In communication applications, polarization is among the most fundamental properties of electromagnetic waves. Polarization converter (PC) is an efficient option for achieving transmission and reception polarization matching or avoiding interference in the electromagnetic wave propagation process. Traditional PCs are composed of three-dimensional (3D) structures, which may be limited by bulky volume and complexity. In recent years, the artificial structure metamaterials [10], [11], [12] and its two-dimensional form named metasurface [13], [14], [15], [16] have attracted increasing attention from researchers due to the powerful manipulation capabilities of electromagnetic waves. Especially the metasurface, due to its thin thickness and light weight, has significant advantages in many applications [17], [18], [19]. The metasurface has been widely used in the applications of absorber [20], metalens [21], [22], [23], PCs [24], [25], [26], and so on [27], [28], [29].
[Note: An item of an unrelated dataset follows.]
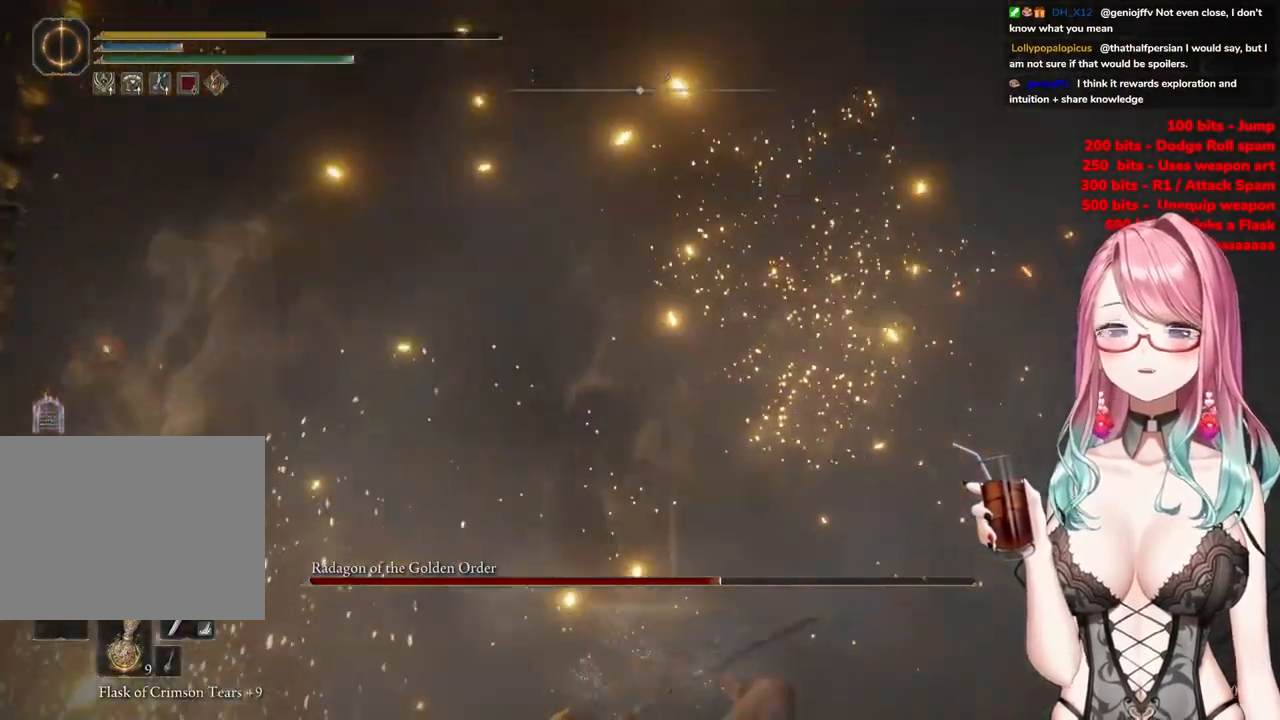
{"buttons": ["CIRCLE"], "left_stick": "up-left", "right_stick": "center", "events": [[100, "CIRCLE", "up"], [200, "CIRCLE", "down"], [334, "CIRCLE", "up"], [417, "CIRCLE", "down"]]}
According to the propagation direction of the transmitting wave, the PCs based on metasurface can be classified into two types: reflection-type [30], [31], [32], [33] and transmission-type [34], [35], [36], [37], [38] . With the transmission-type PCs placed in front of an antenna’s radiating aperture, the polarization conversion of the radiated electromagnetic wave can be achieved by simply inserting a PC without moving or modifying the rest of the system. Therefore, it is important to investigate on the transmission-type PCs. Therefore, the transmission-type PCs have important applications in many conditions, and they have also attracted a great deal of interest from researchers.

In this paper, we propose a transmission-type polarization-insensitive FSS structure to realize cross-polarization conversion (90-degree polarization rotating) for incident linearly polarized (LP) waves at the operating frequency. The proposed FSS-based cross-polarization converter (CPC) structure adopts a substrate integrated waveguide (SIW) structure, which consists of a dielectric substrate in the middle with top and bottom metal layers perforated with metallized holes. The strip slots and L-shaped groove on the top and the bottom metal layers of each element are orthogonal arranged to each other. By combining the FSS-based CPC with SIW structure, it can realize high-efficient cross-polarization conversion by a single-layered-substrate structure. With the LP incident waves at any azimuth, the CPC converts it to their cross-polarization state.